Colto in una lieve bruma autunnale, che l'impianto strumentale (principalmente pianoforte e chitarre, coadiuvati da diffusi interventi di elettronica e da rade orchestrazioni da camera) sottolinea con totale limpidezza, l'album esplora in profondità la ritrovata cornice autoriale di Swift, che adatta i più recenti istinti pop in un florilegio dalle ispirazioni, tanto nel tempo che nello spazio. Se i più umbratili istinti degli ultimi National sono un ovvio riferimento, nondimeno la molla dell'ispirazione scatta dalle più disparate direttrici, che si tratti di ripercorrere a ritroso il grande canzoniere femminile americano (impossibile non rilevare echi della
Tori Amos altezza “
Scarlet's Walk” tra le pieghe di “Cardigan”, come
Carole King nel caloroso abbraccio di “Seven”), oppure di stare più prossima al presente, corteggiando il più irrinunciabile degli eroi indie contemporanei. Nasce così una
ballad col cuore in mano quale “Exile”, costruita su un inesorabile climax e una sfumata
ambience elettronica e un soverchiante accompagnamento d'archi che supporta un
Justin Vernon fin troppo ammansito. Le velate
nuance gotiche di “My Tears Ricochet”, che uniscono una natura melodica più pastorale al
sound carico di tensione del comparto sintetico, i fraseggi malinconici che sottolineano il fragile amore di “August” (in cui emerge la cifra più pura del
songwriting swiftiano), le lievi ascese di tono, perse nel rimpianto e nel dolore, di una “This Is Me Trying” che lascia quasi intravedere possibili ispirazioni
o'connoriane in filigrana: la firma dell'autrice vive di una brillantezza raramente riscontrata in passato.

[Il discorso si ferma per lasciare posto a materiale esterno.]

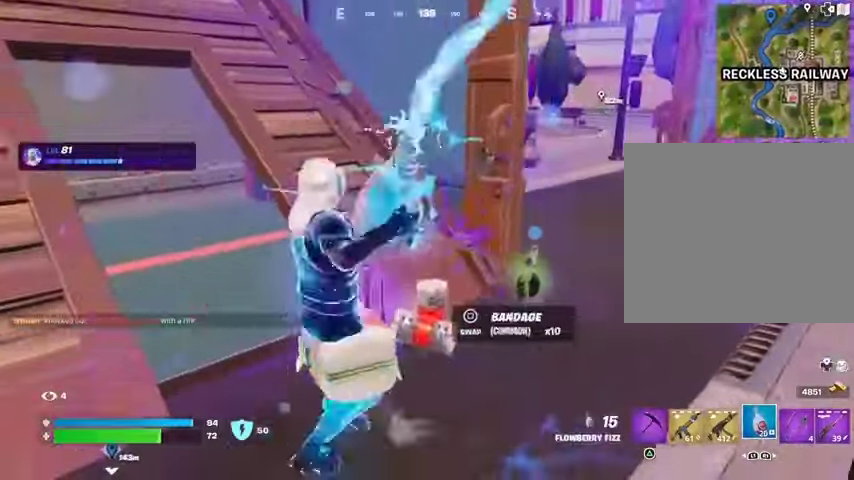
{"buttons": ["R2"], "left_stick": "down-left", "right_stick": "center", "events": [[67, "left_stick", "down-left"]]}
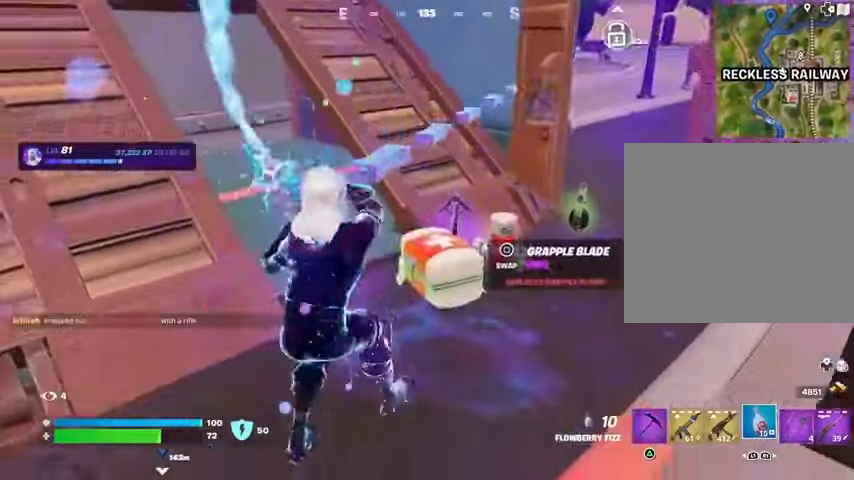
{"buttons": ["R2"], "left_stick": "down", "right_stick": "center", "events": [[67, "left_stick", "center"], [400, "left_stick", "down"]]}
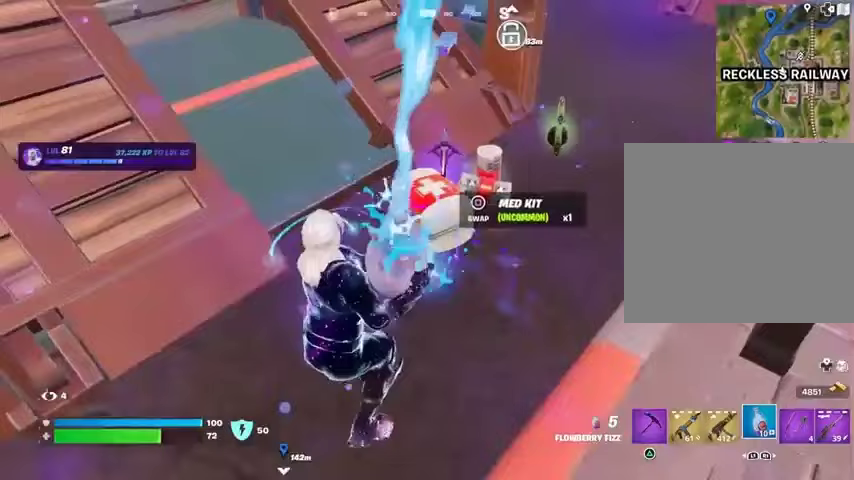
{"buttons": [], "left_stick": "center", "right_stick": "center", "events": [[100, "left_stick", "center"], [267, "R2", "up"], [267, "SQUARE", "down"], [300, "SQUARE", "up"]]}
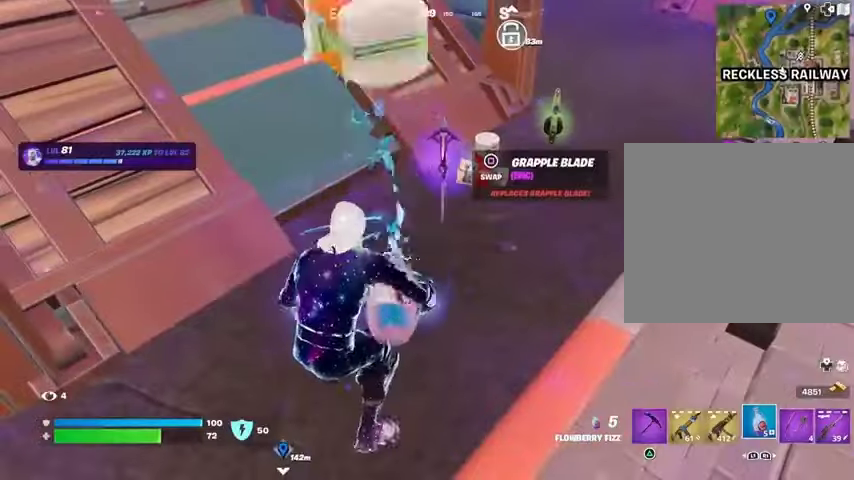
{"buttons": [], "left_stick": "up-left", "right_stick": "center", "events": [[167, "right_stick", "up"], [200, "left_stick", "up-left"], [300, "R3", "down"], [333, "right_stick", "left"], [400, "R3", "up"], [400, "right_stick", "center"]]}
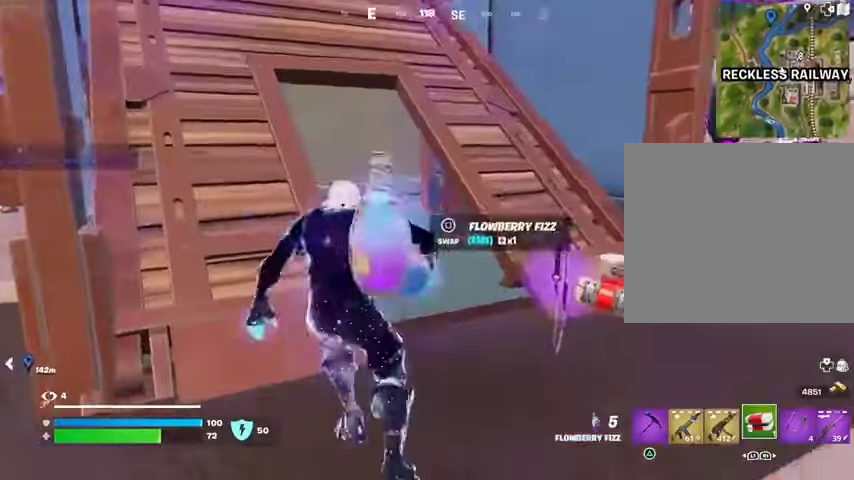
{"buttons": [], "left_stick": "up", "right_stick": "center", "events": [[67, "CROSS", "down"], [100, "left_stick", "center"], [167, "CROSS", "up"], [300, "left_stick", "left"], [400, "CROSS", "down"], [467, "left_stick", "up"], [500, "CROSS", "up"]]}
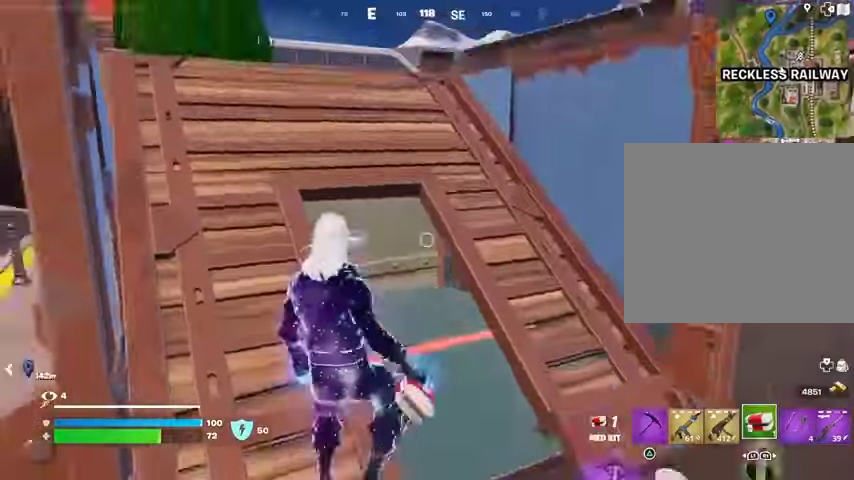
{"buttons": [], "left_stick": "up", "right_stick": "center", "events": [[333, "R2", "down"], [400, "R2", "up"]]}
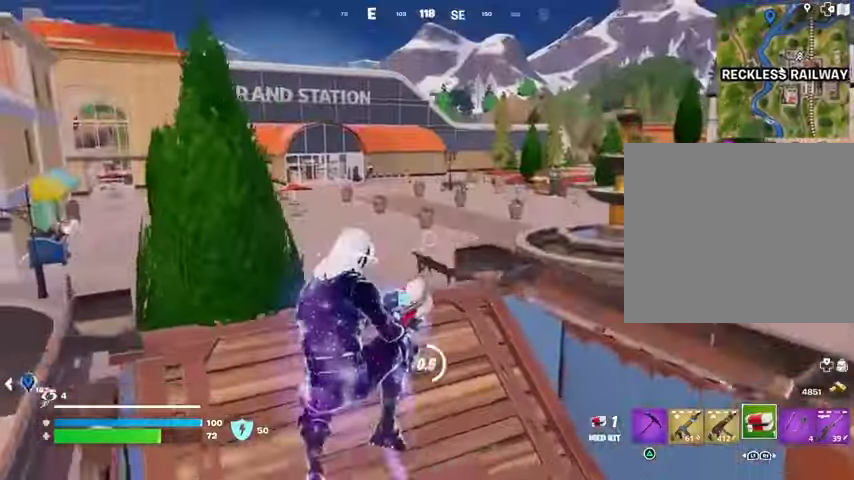
{"buttons": [], "left_stick": "right", "right_stick": "center", "events": [[33, "right_stick", "right"], [167, "left_stick", "right"], [167, "right_stick", "center"]]}
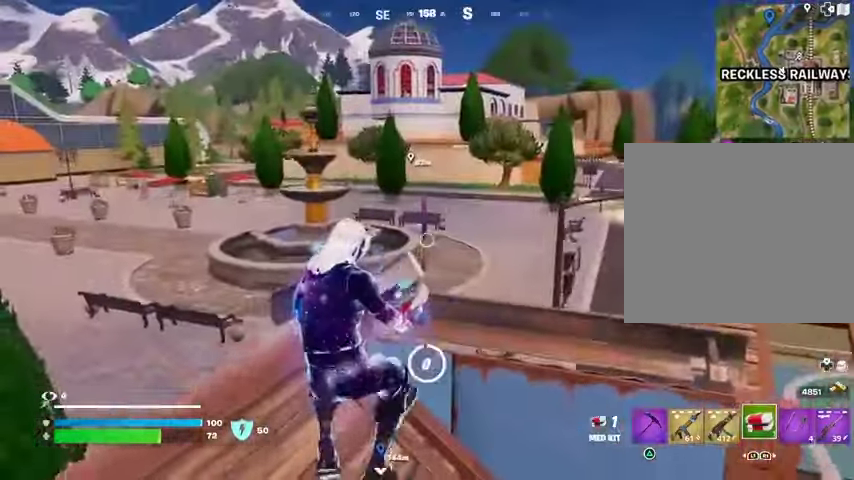
{"buttons": [], "left_stick": "center", "right_stick": "left", "events": [[367, "left_stick", "left"], [367, "right_stick", "right"], [400, "CROSS", "down"], [467, "CROSS", "up"], [500, "left_stick", "center"], [500, "right_stick", "left"]]}
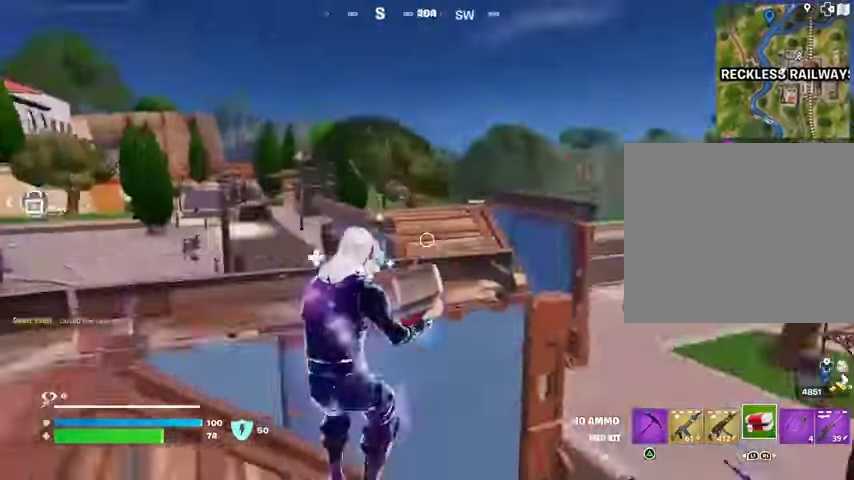
{"buttons": [], "left_stick": "center", "right_stick": "center", "events": [[33, "left_stick", "right"], [100, "right_stick", "center"], [300, "left_stick", "up-left"], [467, "left_stick", "center"]]}
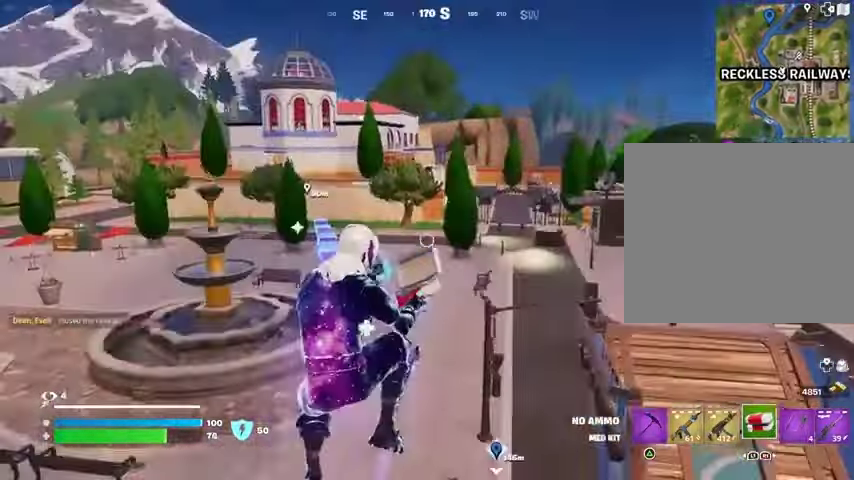
{"buttons": [], "left_stick": "left", "right_stick": "center", "events": [[67, "left_stick", "right"], [100, "right_stick", "left"], [200, "left_stick", "center"], [267, "left_stick", "left"], [367, "right_stick", "center"]]}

Sofisticati staccati di archi celebrano l'unione tra due anime, collegandosi ad antichi miti orientali e a evocazioni poetiche (“Invisible String”), sprezzanti chiose denunciano l'industria musicale e il suo imperante sessismo (“Mad Woman”, dotata di uno dei motivi più memorabili della raccolta), commenti d'atmosfera riportano i testi nella più stringente contemporaneità (la crisi dettata dal COVID-19 e i sacrifici degli operatori ospedalieri sono al centro dell'ambience ovattata di “Epiphany”).
Mai la penna della musicista aveva sventagliato una simile duttilità, una versatilità tale da tradursi in un disco ancora dotato di qualche momento prescindibile, ma tutto sommato capace di fornire uno spaccato fedele di una donna e di una autrice, colta nel suo momento di massima intimità. C'è da sperare che per Taylor Swift questo sia soltanto l'avvio di un nuovo percorso, più maturo e consapevole.